In 2000, Dune was made into a three-part miniseries on the SciFi channel (before it became the SyFy channel). Spread out over three nights, director John Harrison was able to tell the story without being rushed. And, of course, he got to use CGI.
Dune fans have debated which version is superior (when they're not complaining about how Star Wars is Dune for dumb people). In the chart below, we provide the key pieces of evidence in this debate. (Note: we are using the original David Lynch version and John Harrison's Special Edition of Dune.)
There you have it: the 2000 version is clearly superior. This may change, as production has begun on a new Dune movie, set for a 2012 release. Just as the Mayan calendar predicted.
Some have suggested that much of the Star Wars story is a blatant ripoff of Dune. Indeed, suppose the planet of Tatooine were populated by sandworms. Now suppose the Sandpeople were replaced by stillsuit-wearing Fremen. Next, what if we replaced light sabers with crysknives, and had the Jedi use those as weapons? And instead of relying on the Force, their senses are heightened by a spice produced by the sandworms. Then suppose Robocop showed up, and forced Godzilla to ride one of the sandworms, while he was being attacked by an Alien. And then a Predator appears, picking on Optimus Prime. Clearly that that would be a kickass movie.
How many copyright violations can you spot?
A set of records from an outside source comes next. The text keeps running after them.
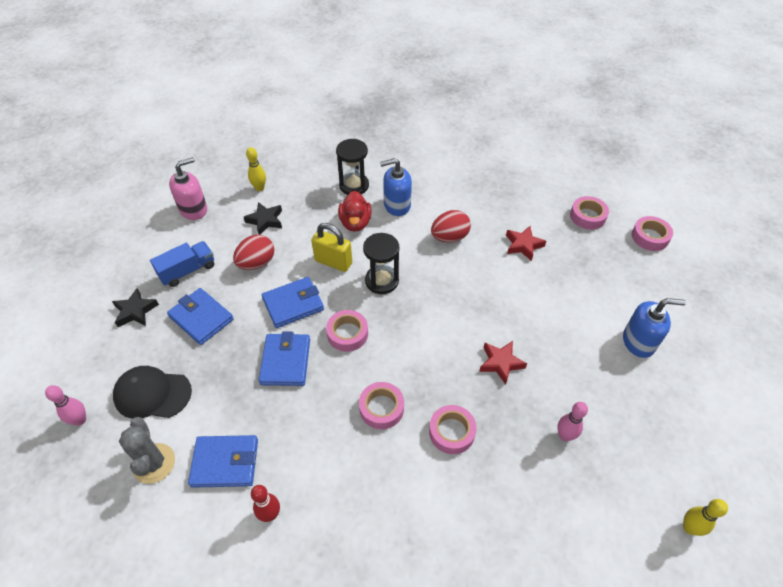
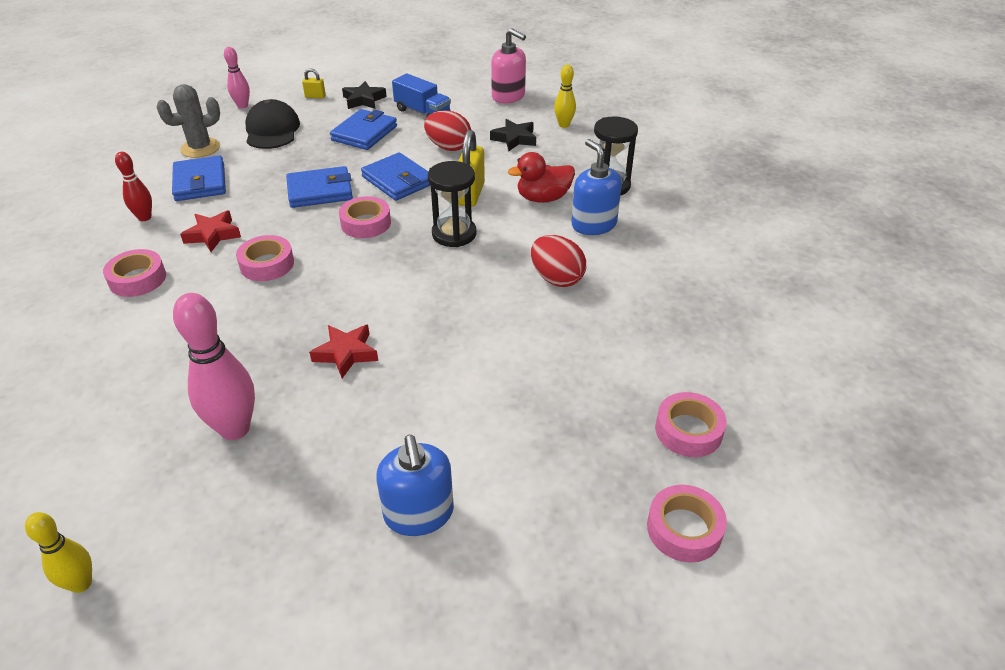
camera: 75 degrees right, 10 degrees down
pink tape [429,405,477,454] -> pink tape moved to [103,249,166,297]
red star [506,226,546,261] -> red star moved to [180,210,241,252]
pink bowling pin [557,402,588,441] -> pink bowling pin [173,293,255,440], size x1.75
none -> yellow padlock [302,68,326,99]

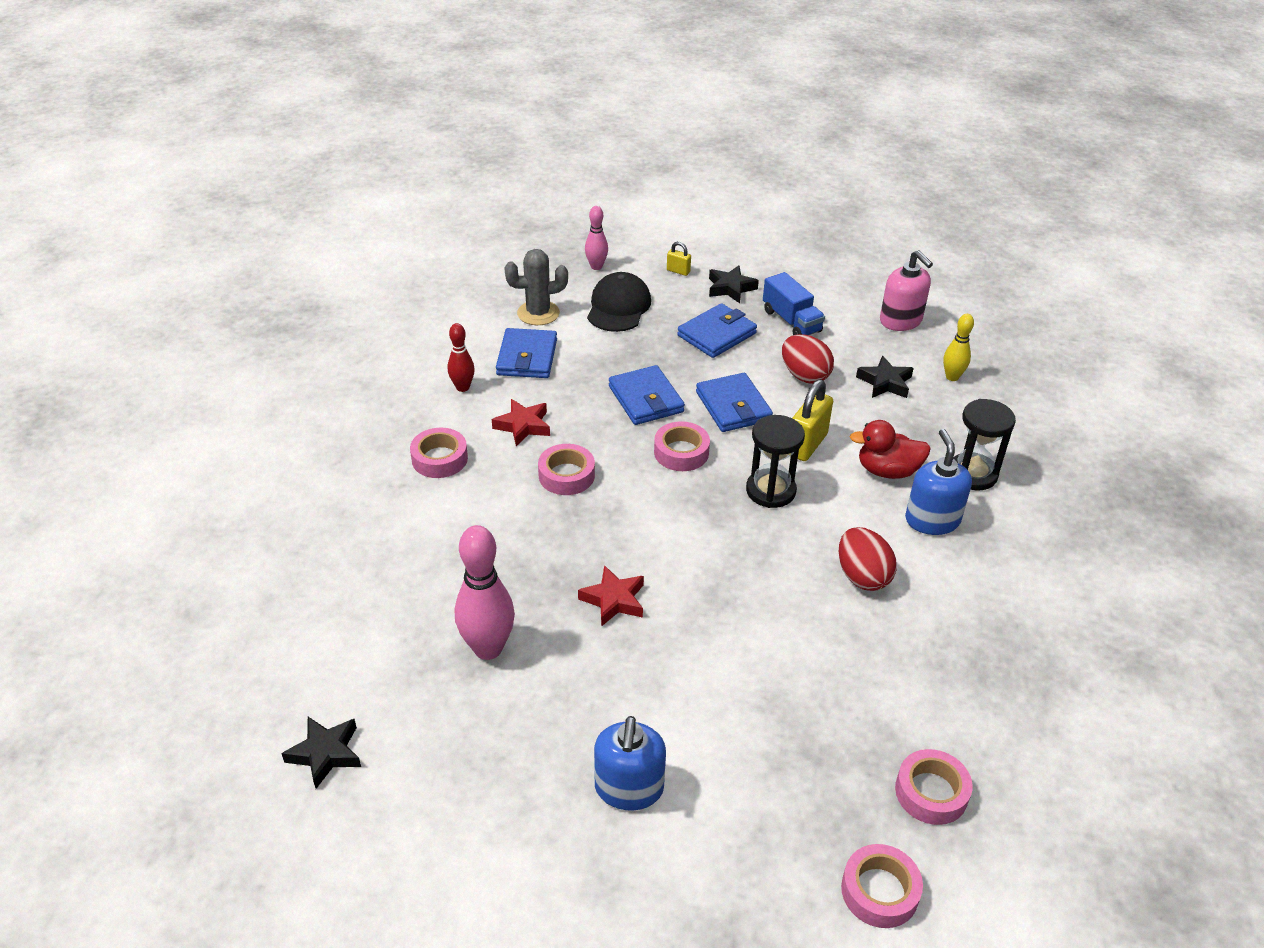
camera: 20 degrees right, 0 degrees up
yellow bowling pin [25,512,92,593] -> black star [281,717,361,789]
blue wallet [286,166,353,208] -> blue wallet turned 60 degrees clockwise [609,365,685,425]

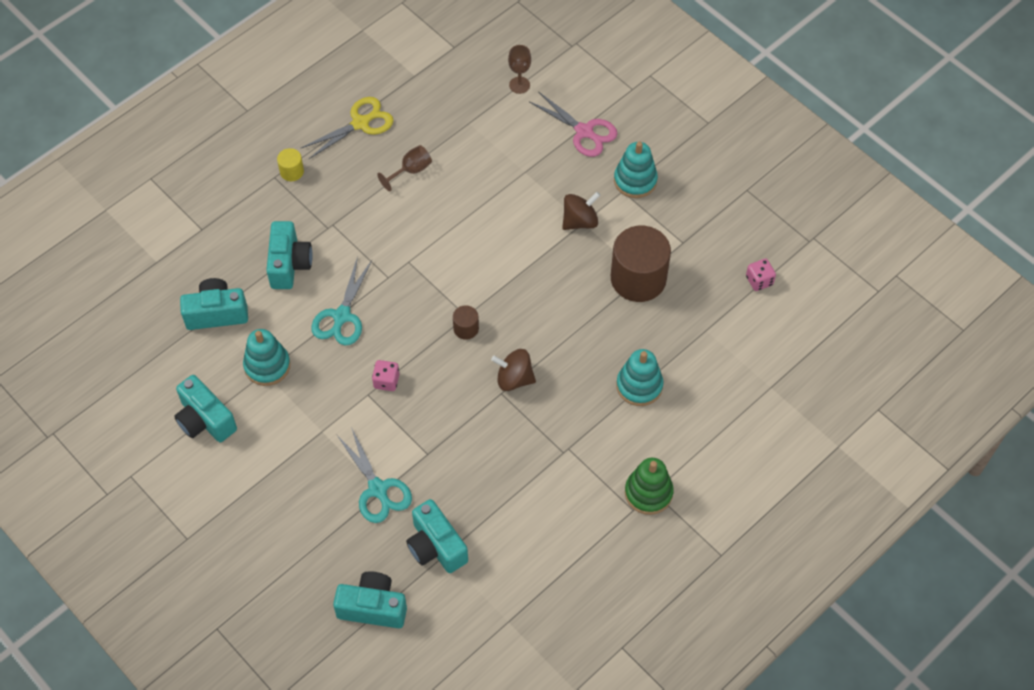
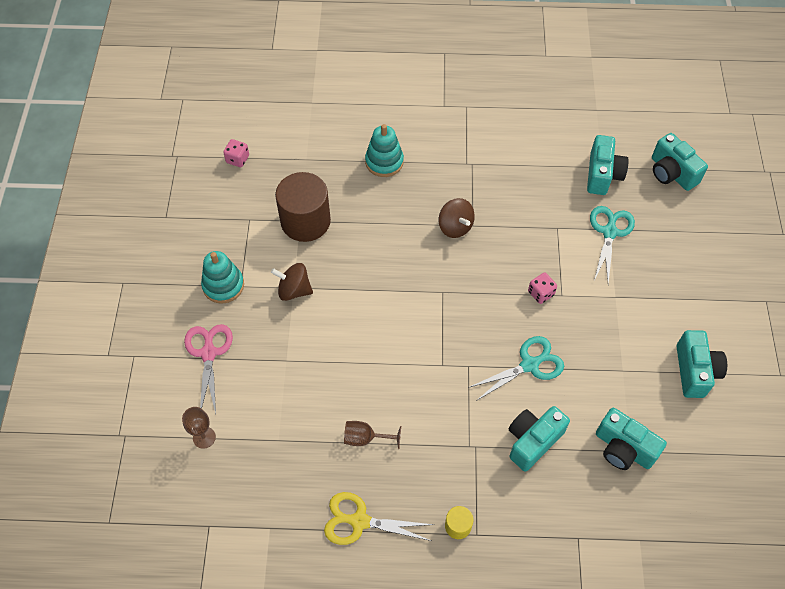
camera: 135 degrees left, 0 degrees up
turquoise stacking toy [243,329,290,386] -> none
brown cylinder [453,305,479,340] -> none
green stacking toy [625,458,674,515] -> none

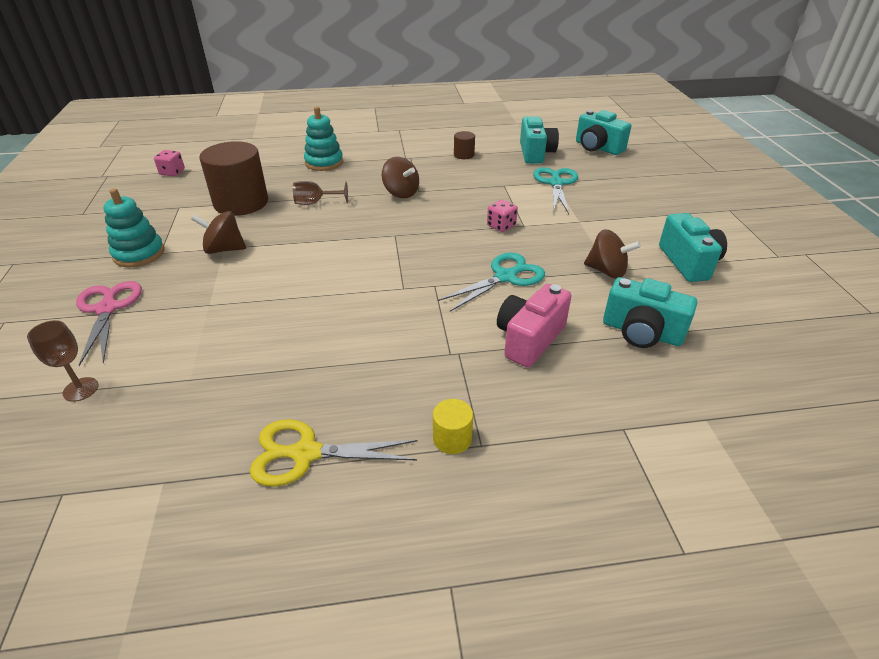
camera: 10 degrees left, 20 degrees down
brown goblet [344,421,401,449] -> brown goblet moved to [293,181,348,205]
turquoise camera [509,406,570,472] -> pink camera [497,284,571,368]
none -> brown cylinder [454,131,475,159]
none -> brown spinning top [584,229,641,279]

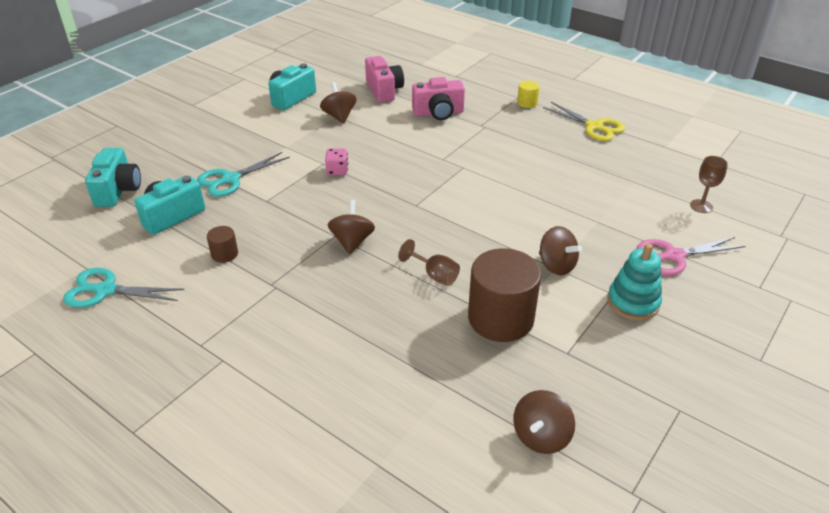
camera: 135 degrees left, 0 degrees up
pink scissors [76,281,142,366] -> pink scissors turned 45 degrees clockwise [637,237,745,276]
pink dice [154,150,185,176] -> brown spinning top [513,390,575,454]
turquoise stacking toy [304,106,343,171] -> none
turquoise scissors [438,253,545,312] -> turquoise scissors moved to [63,268,184,308]
turquoise camera [603,277,697,348] -> pink camera [365,56,404,103]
The two Dune movies had soundtracks, of course. The 1984 soundtrack was done by Toto. Which means it was good. If you go to Amazon.com, you can get it and check it out. Hurry boy, it's waiting there for you. The 2000 soundtrack was done by Graeme Revell, who does a lot of soundtracking for movies. But in addition to these two albums, there is also the album Dune: Spice Opera, a collection of the music from Cryo Interactive's 1992 Dune video game. The album, however is out of print, and EMI (which owns the rights to the music) won't hand the rights back to the composers. Kull wahad the fuck?!